Hall AR, Jones KS, DeLucia PR, Johnson BR. Proc. Hum. Factors Ergon. Soc. Annu. Meet. 2006; 50(25): 2629-2633.

Copyright

(Copyright © 2006, Human Factors and Ergonomics Society, Publisher SAGE Publishing)

DOI

10.1177/154193120605002505

PMID

unavailable

Abstract

Telling individuals the distance between themselves and a target, right after they estimated that distance verbally, improves subsequent verbal estimations. Prior studies, however, have not tested whether or not such training improves the accuracy of perceptually guided actions, e.g., throwing an object to a target. We begin to do so here.

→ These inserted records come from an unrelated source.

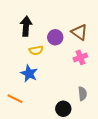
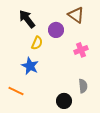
black arrow: (26, 26) -> (27, 19), turned -42
brown triangle: (79, 32) -> (76, 15), moved
yellow semicircle: (36, 50) -> (37, 43), turned -56

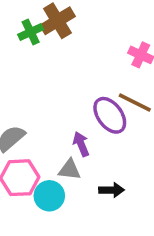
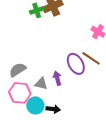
gray triangle: (70, 170) -> (41, 84), moved
black arrow: (111, 190) -> (53, 109), moved

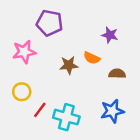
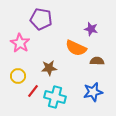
pink star: (24, 52) -> (20, 43), turned -30
orange semicircle: (92, 58) -> (76, 48), size x1.5
brown star: (69, 65) -> (49, 68), moved

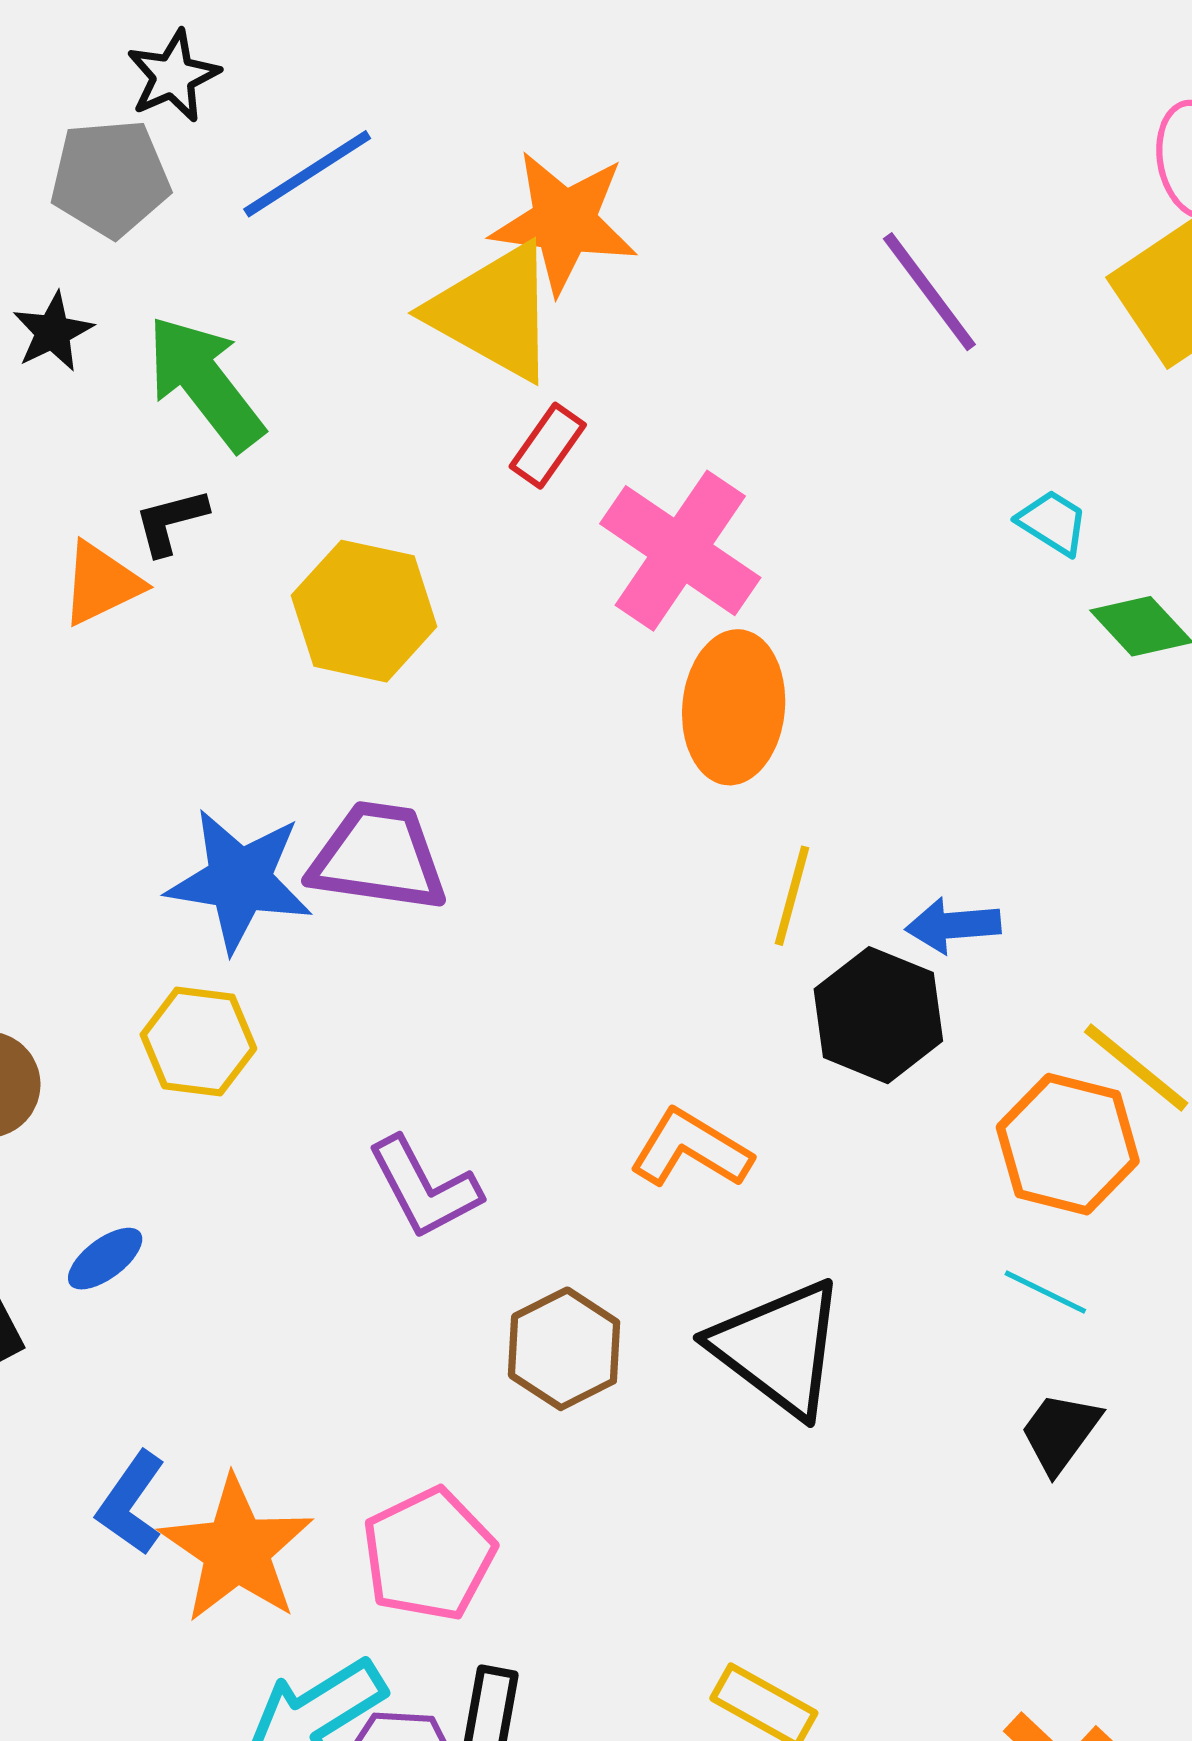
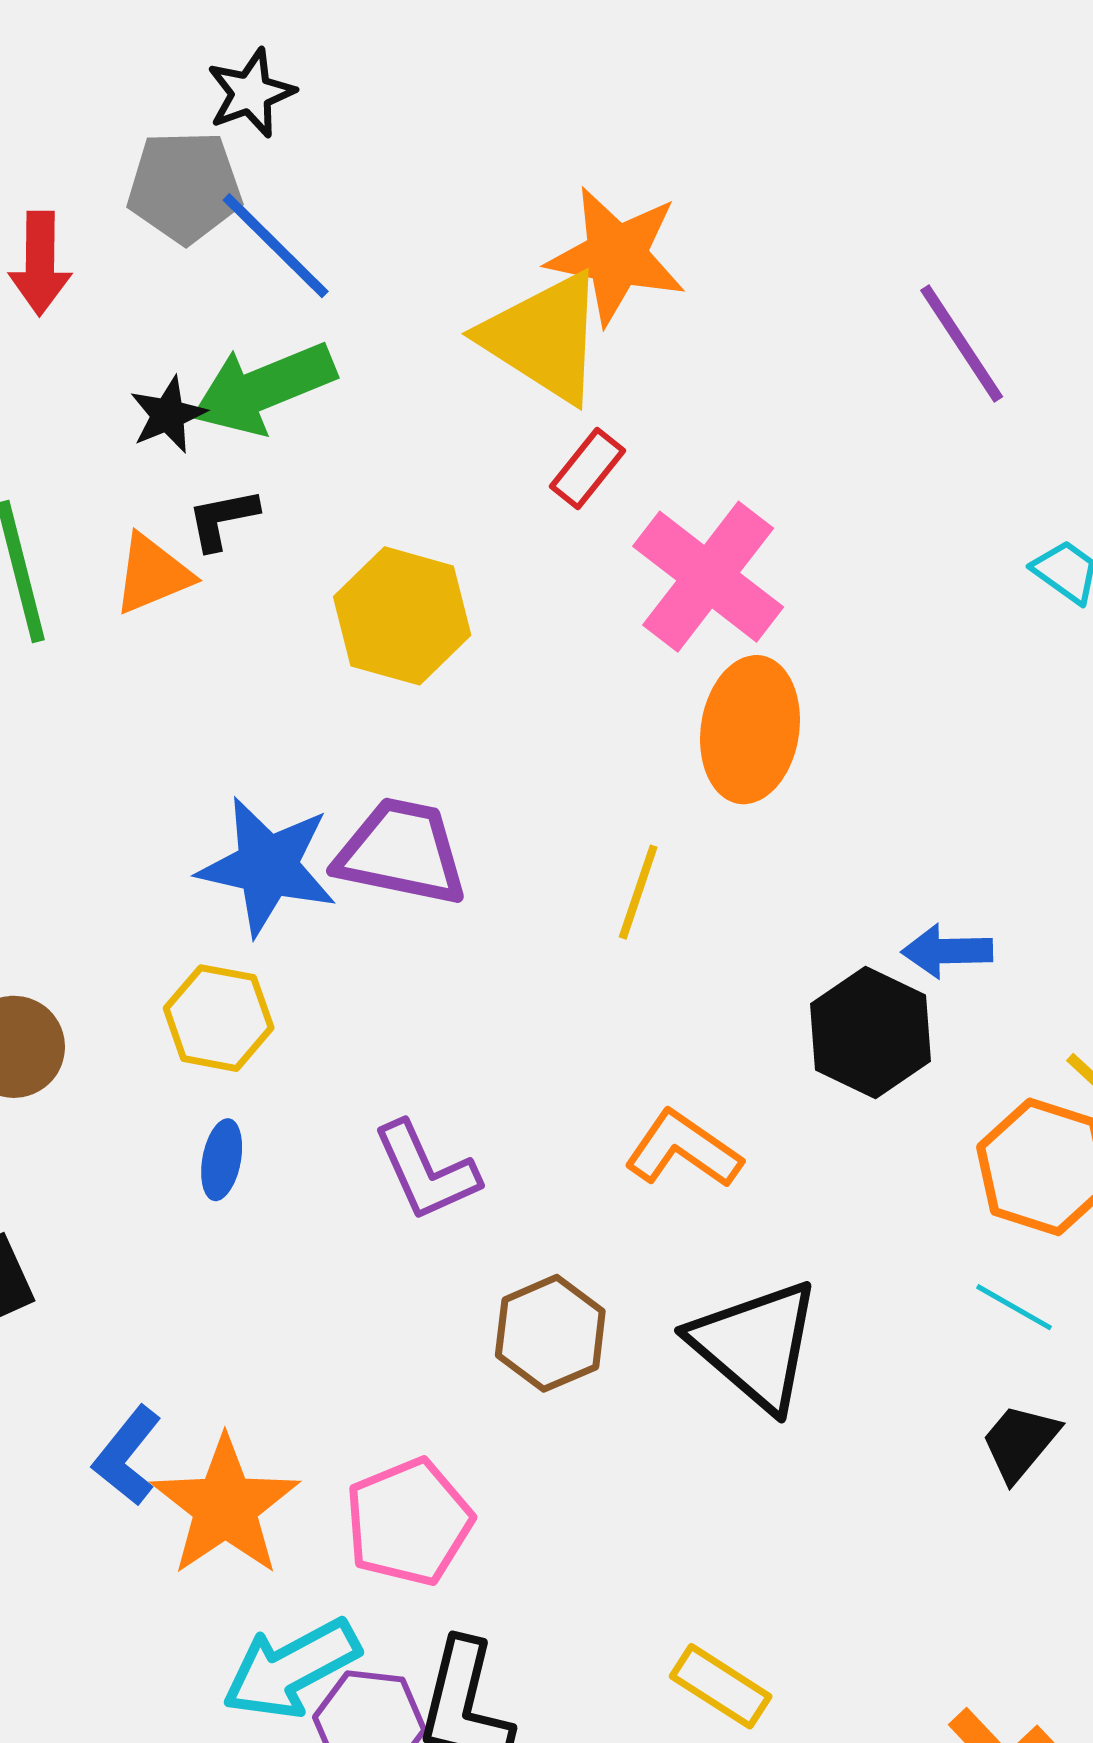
blue line: (307, 174) -> (276, 246), moved, turned 74
black star: (53, 332) -> (168, 415), moved
green arrow: (205, 383) -> (263, 388), turned -78
yellow line: (792, 896) -> (638, 892), moved
blue ellipse: (105, 1259) -> (222, 1160), moved, turned -46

Specifically, the present study compared throwing performance during Pre and Post-Testing for participants who either 1) generated verbal distance estimates during Training and received feedback, 2) produced verbal distance estimates during Training but did not receive feedback, or 3) performed an unrelated task during Training. An additional comparison examined whether any effects noted in earlier analyses stemmed from interactions between the Pre-Test and the feedback manipulation. Our results indicate that improving participants' ability to verbally estimate distances didn't improve (and possibly degraded) throwing accuracy. Accordingly, the benefits of verbal estimation training may only benefit subsequent verbal estimations.